Painting 3D Nature in 2D: View Synthesis of Natural Scenes from a Single Semantic Mask
Shangzan Zhang, Sida Peng, Tianrun Chen, Linzhan Mou, Haotong Lin, Kaicheng Yu, Yiyi Liao, Xiaowei Zhou
TL;DR
This work tackles the problem of free-viewpoint rendering of natural scenes from a single semantic mask, addressing the scarcity of multi-view data. It introduces a two-stage framework that first produces multi-view semantic masks via warping, inpainting, and a neural semantic field, then translates them to RGB images with SPADE while learning a neural scene representation to enforce view consistency. The semantic field fusion and surface-guided rendering enable photorealistic, multi-view-consistent results trained on single-view image collections, outperforming strong baselines in both quantitative metrics (FID/KID) and human assessments.

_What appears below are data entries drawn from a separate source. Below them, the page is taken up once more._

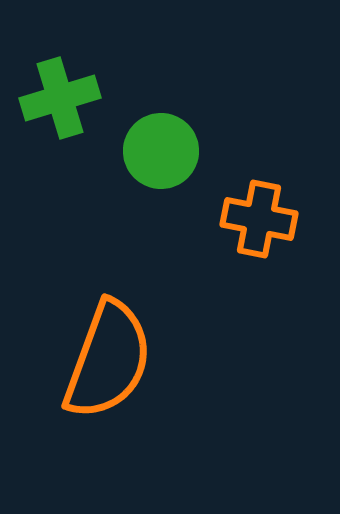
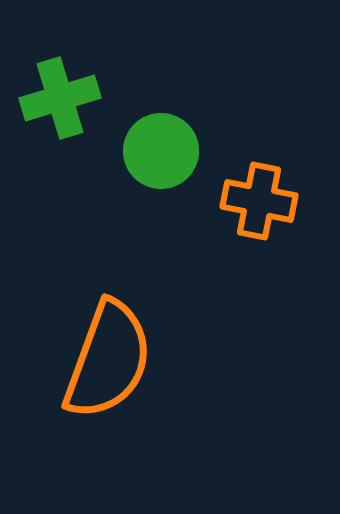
orange cross: moved 18 px up
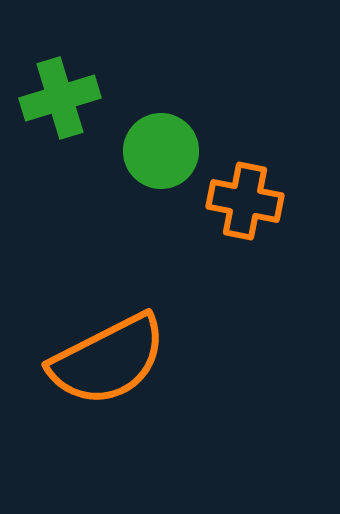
orange cross: moved 14 px left
orange semicircle: rotated 43 degrees clockwise
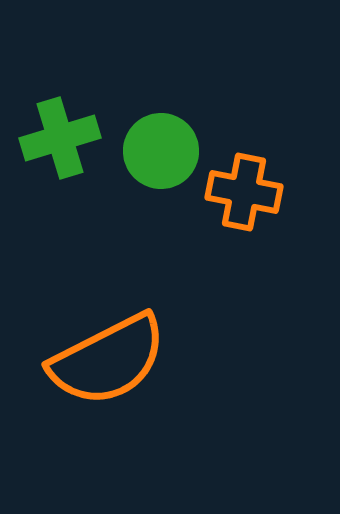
green cross: moved 40 px down
orange cross: moved 1 px left, 9 px up
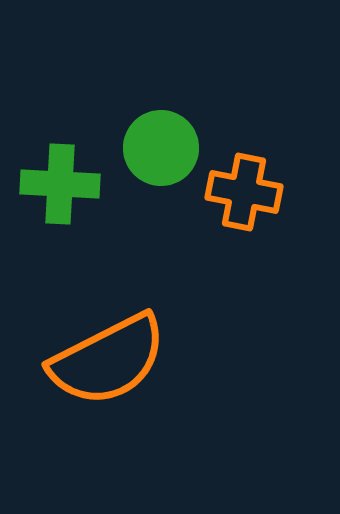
green cross: moved 46 px down; rotated 20 degrees clockwise
green circle: moved 3 px up
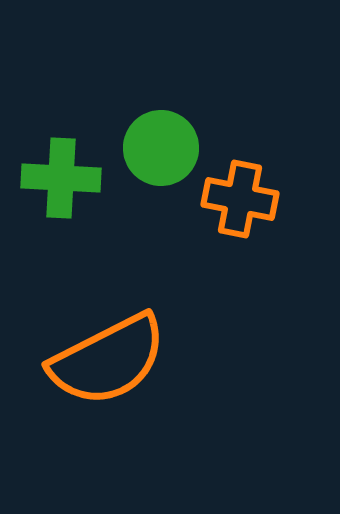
green cross: moved 1 px right, 6 px up
orange cross: moved 4 px left, 7 px down
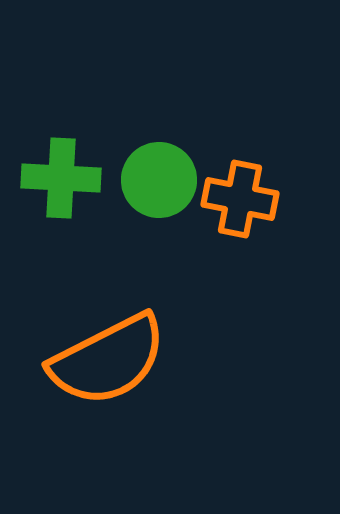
green circle: moved 2 px left, 32 px down
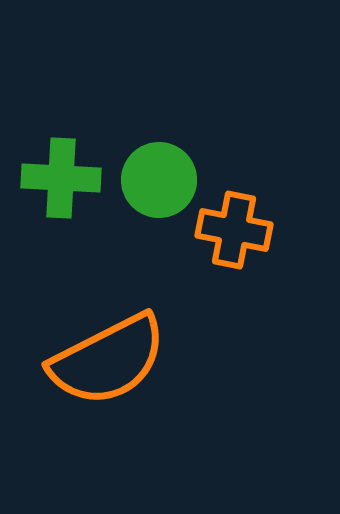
orange cross: moved 6 px left, 31 px down
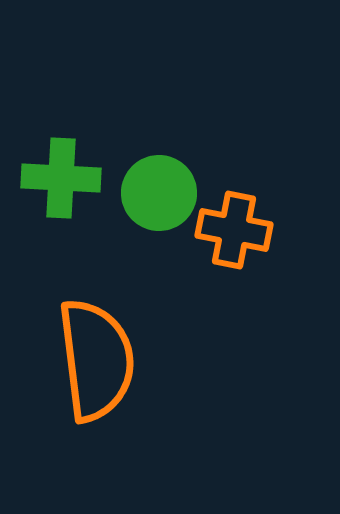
green circle: moved 13 px down
orange semicircle: moved 12 px left; rotated 70 degrees counterclockwise
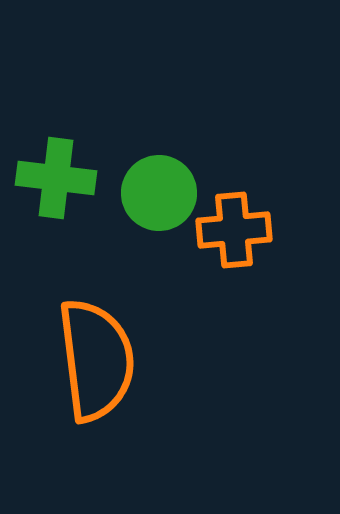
green cross: moved 5 px left; rotated 4 degrees clockwise
orange cross: rotated 16 degrees counterclockwise
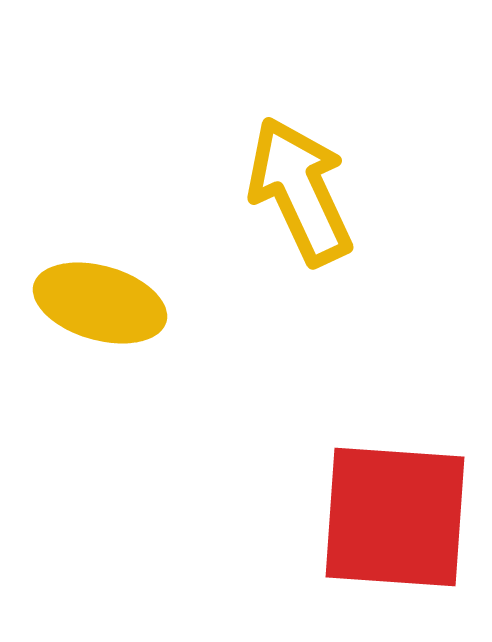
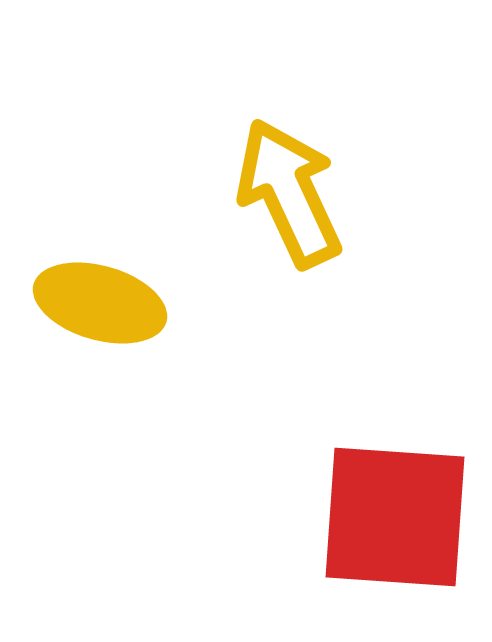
yellow arrow: moved 11 px left, 2 px down
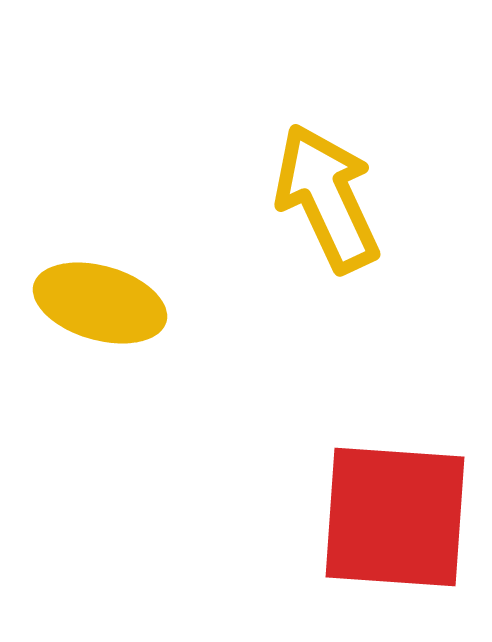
yellow arrow: moved 38 px right, 5 px down
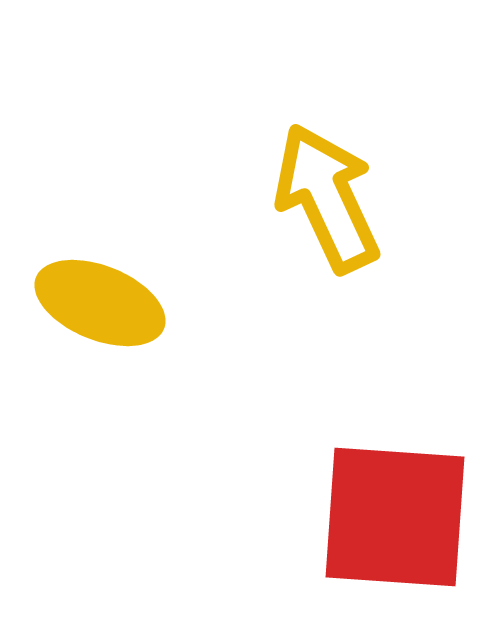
yellow ellipse: rotated 6 degrees clockwise
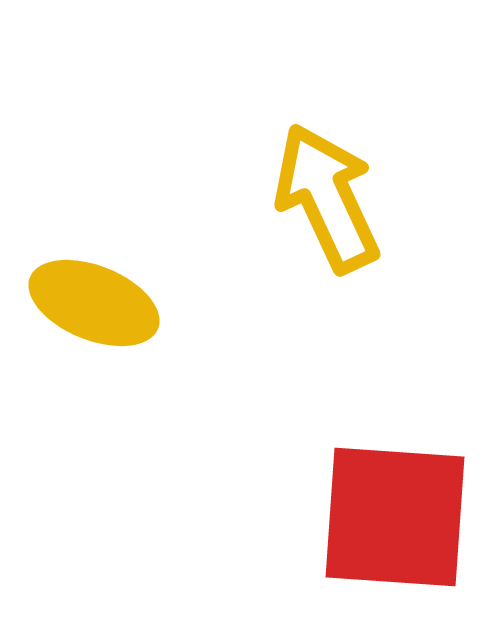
yellow ellipse: moved 6 px left
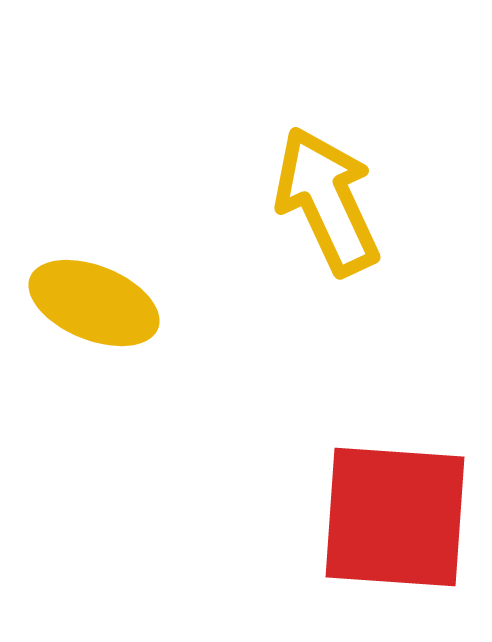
yellow arrow: moved 3 px down
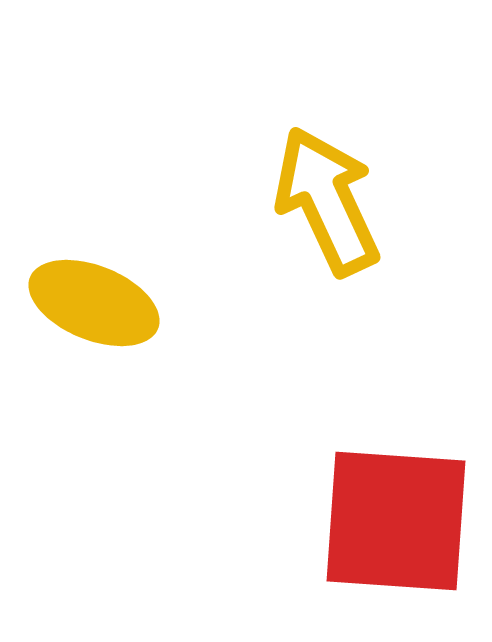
red square: moved 1 px right, 4 px down
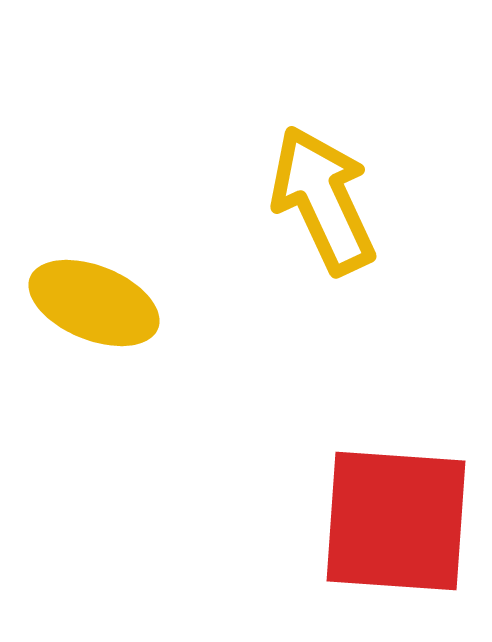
yellow arrow: moved 4 px left, 1 px up
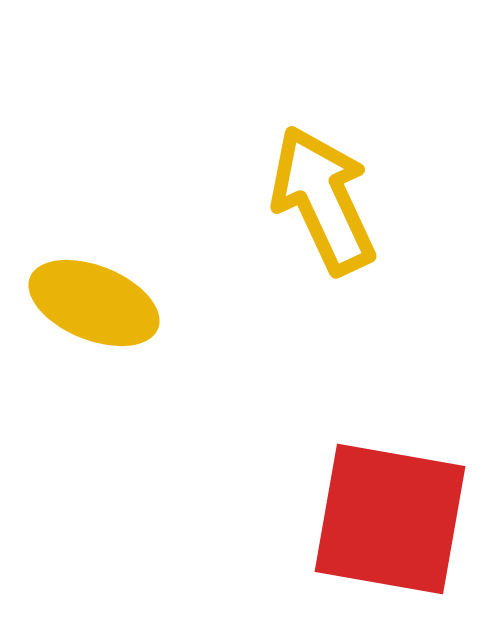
red square: moved 6 px left, 2 px up; rotated 6 degrees clockwise
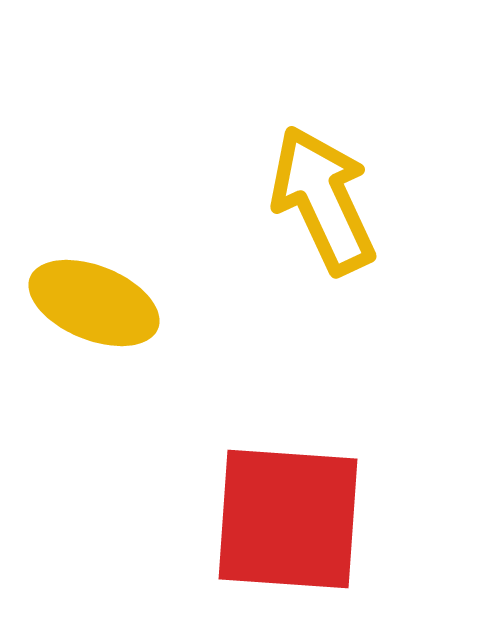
red square: moved 102 px left; rotated 6 degrees counterclockwise
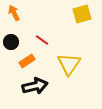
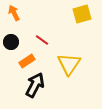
black arrow: moved 1 px up; rotated 50 degrees counterclockwise
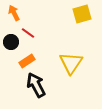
red line: moved 14 px left, 7 px up
yellow triangle: moved 2 px right, 1 px up
black arrow: moved 1 px right; rotated 55 degrees counterclockwise
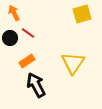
black circle: moved 1 px left, 4 px up
yellow triangle: moved 2 px right
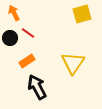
black arrow: moved 1 px right, 2 px down
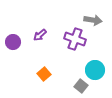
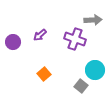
gray arrow: rotated 12 degrees counterclockwise
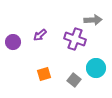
cyan circle: moved 1 px right, 2 px up
orange square: rotated 24 degrees clockwise
gray square: moved 7 px left, 6 px up
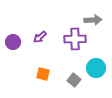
purple arrow: moved 2 px down
purple cross: rotated 20 degrees counterclockwise
orange square: moved 1 px left; rotated 32 degrees clockwise
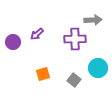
purple arrow: moved 3 px left, 3 px up
cyan circle: moved 2 px right
orange square: rotated 32 degrees counterclockwise
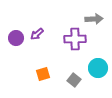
gray arrow: moved 1 px right, 1 px up
purple circle: moved 3 px right, 4 px up
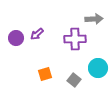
orange square: moved 2 px right
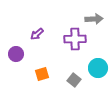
purple circle: moved 16 px down
orange square: moved 3 px left
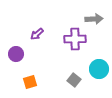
cyan circle: moved 1 px right, 1 px down
orange square: moved 12 px left, 8 px down
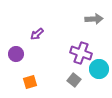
purple cross: moved 6 px right, 14 px down; rotated 20 degrees clockwise
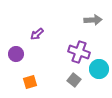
gray arrow: moved 1 px left, 1 px down
purple cross: moved 2 px left, 1 px up
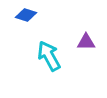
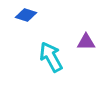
cyan arrow: moved 2 px right, 1 px down
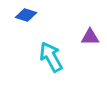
purple triangle: moved 4 px right, 5 px up
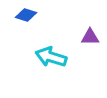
cyan arrow: rotated 44 degrees counterclockwise
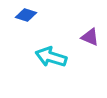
purple triangle: rotated 24 degrees clockwise
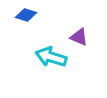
purple triangle: moved 11 px left
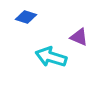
blue diamond: moved 2 px down
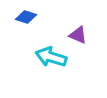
purple triangle: moved 1 px left, 2 px up
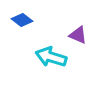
blue diamond: moved 4 px left, 3 px down; rotated 20 degrees clockwise
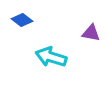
purple triangle: moved 13 px right, 2 px up; rotated 12 degrees counterclockwise
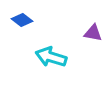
purple triangle: moved 2 px right
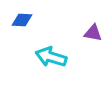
blue diamond: rotated 35 degrees counterclockwise
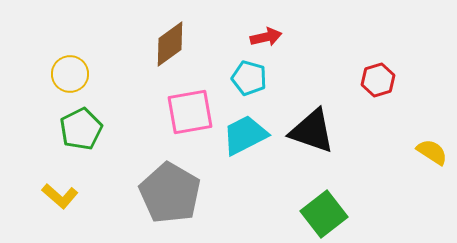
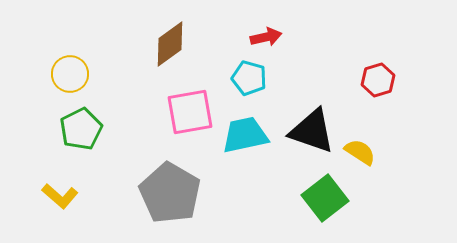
cyan trapezoid: rotated 15 degrees clockwise
yellow semicircle: moved 72 px left
green square: moved 1 px right, 16 px up
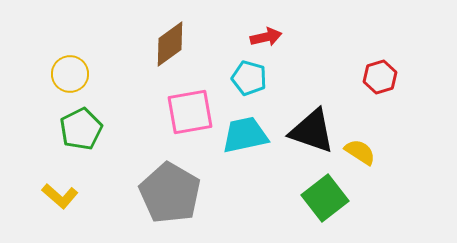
red hexagon: moved 2 px right, 3 px up
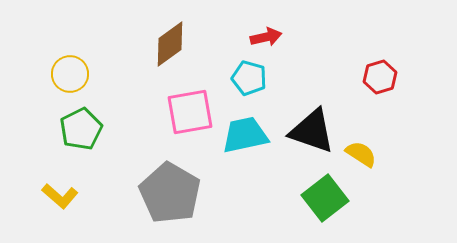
yellow semicircle: moved 1 px right, 2 px down
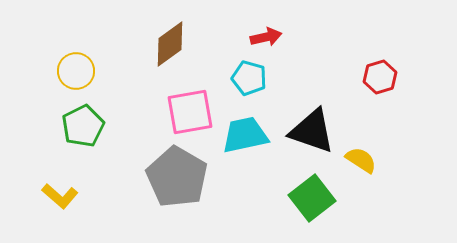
yellow circle: moved 6 px right, 3 px up
green pentagon: moved 2 px right, 3 px up
yellow semicircle: moved 6 px down
gray pentagon: moved 7 px right, 16 px up
green square: moved 13 px left
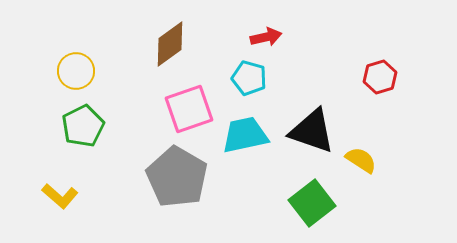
pink square: moved 1 px left, 3 px up; rotated 9 degrees counterclockwise
green square: moved 5 px down
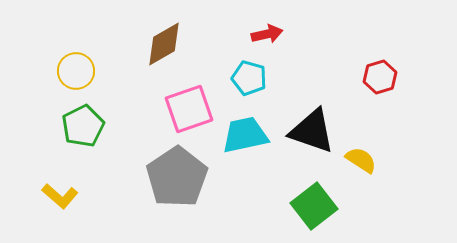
red arrow: moved 1 px right, 3 px up
brown diamond: moved 6 px left; rotated 6 degrees clockwise
gray pentagon: rotated 8 degrees clockwise
green square: moved 2 px right, 3 px down
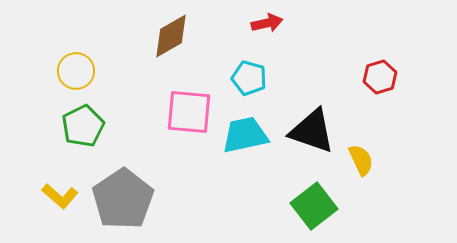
red arrow: moved 11 px up
brown diamond: moved 7 px right, 8 px up
pink square: moved 3 px down; rotated 24 degrees clockwise
yellow semicircle: rotated 32 degrees clockwise
gray pentagon: moved 54 px left, 22 px down
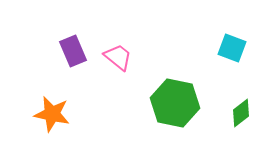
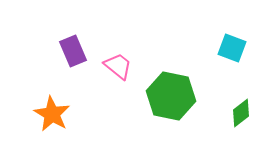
pink trapezoid: moved 9 px down
green hexagon: moved 4 px left, 7 px up
orange star: rotated 18 degrees clockwise
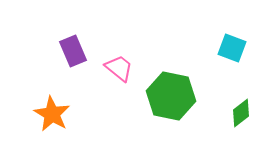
pink trapezoid: moved 1 px right, 2 px down
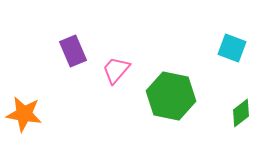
pink trapezoid: moved 3 px left, 2 px down; rotated 88 degrees counterclockwise
orange star: moved 28 px left; rotated 21 degrees counterclockwise
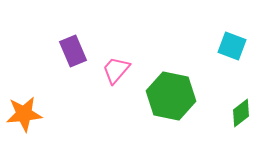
cyan square: moved 2 px up
orange star: rotated 15 degrees counterclockwise
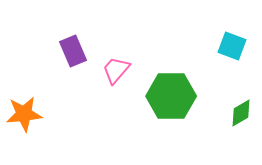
green hexagon: rotated 12 degrees counterclockwise
green diamond: rotated 8 degrees clockwise
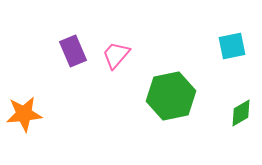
cyan square: rotated 32 degrees counterclockwise
pink trapezoid: moved 15 px up
green hexagon: rotated 12 degrees counterclockwise
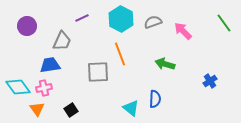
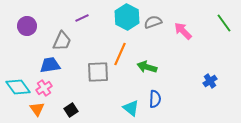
cyan hexagon: moved 6 px right, 2 px up
orange line: rotated 45 degrees clockwise
green arrow: moved 18 px left, 3 px down
pink cross: rotated 21 degrees counterclockwise
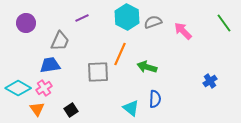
purple circle: moved 1 px left, 3 px up
gray trapezoid: moved 2 px left
cyan diamond: moved 1 px down; rotated 25 degrees counterclockwise
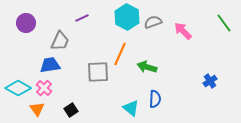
pink cross: rotated 14 degrees counterclockwise
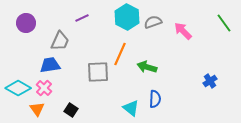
black square: rotated 24 degrees counterclockwise
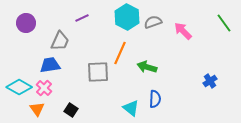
orange line: moved 1 px up
cyan diamond: moved 1 px right, 1 px up
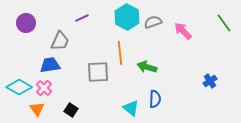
orange line: rotated 30 degrees counterclockwise
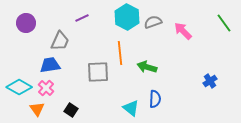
pink cross: moved 2 px right
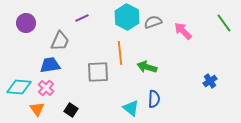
cyan diamond: rotated 25 degrees counterclockwise
blue semicircle: moved 1 px left
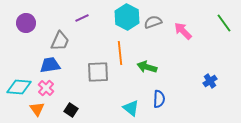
blue semicircle: moved 5 px right
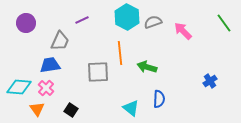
purple line: moved 2 px down
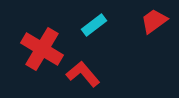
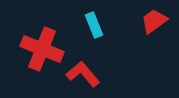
cyan rectangle: rotated 75 degrees counterclockwise
red cross: rotated 9 degrees counterclockwise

The approach demonstrates practical potential for editing 2D semantic masks to create coherent 3D natural-scene content, with limitations including per-scene optimization and room for amortized inference in future work.
Abstract
We introduce a novel approach that takes a single semantic mask as input to synthesize multi-view consistent color images of natural scenes, trained with a collection of single images from the Internet. Prior works on 3D-aware image synthesis either require multi-view supervision or learning category-level prior for specific classes of objects, which can hardly work for natural scenes. Our key idea to solve this challenging problem is to use a semantic field as the intermediate representation, which is easier to reconstruct from an input semantic mask and then translate to a radiance field with the assistance of off-the-shelf semantic image synthesis models. Experiments show that our method outperforms baseline methods and produces photorealistic, multi-view consistent videos of a variety of natural scenes.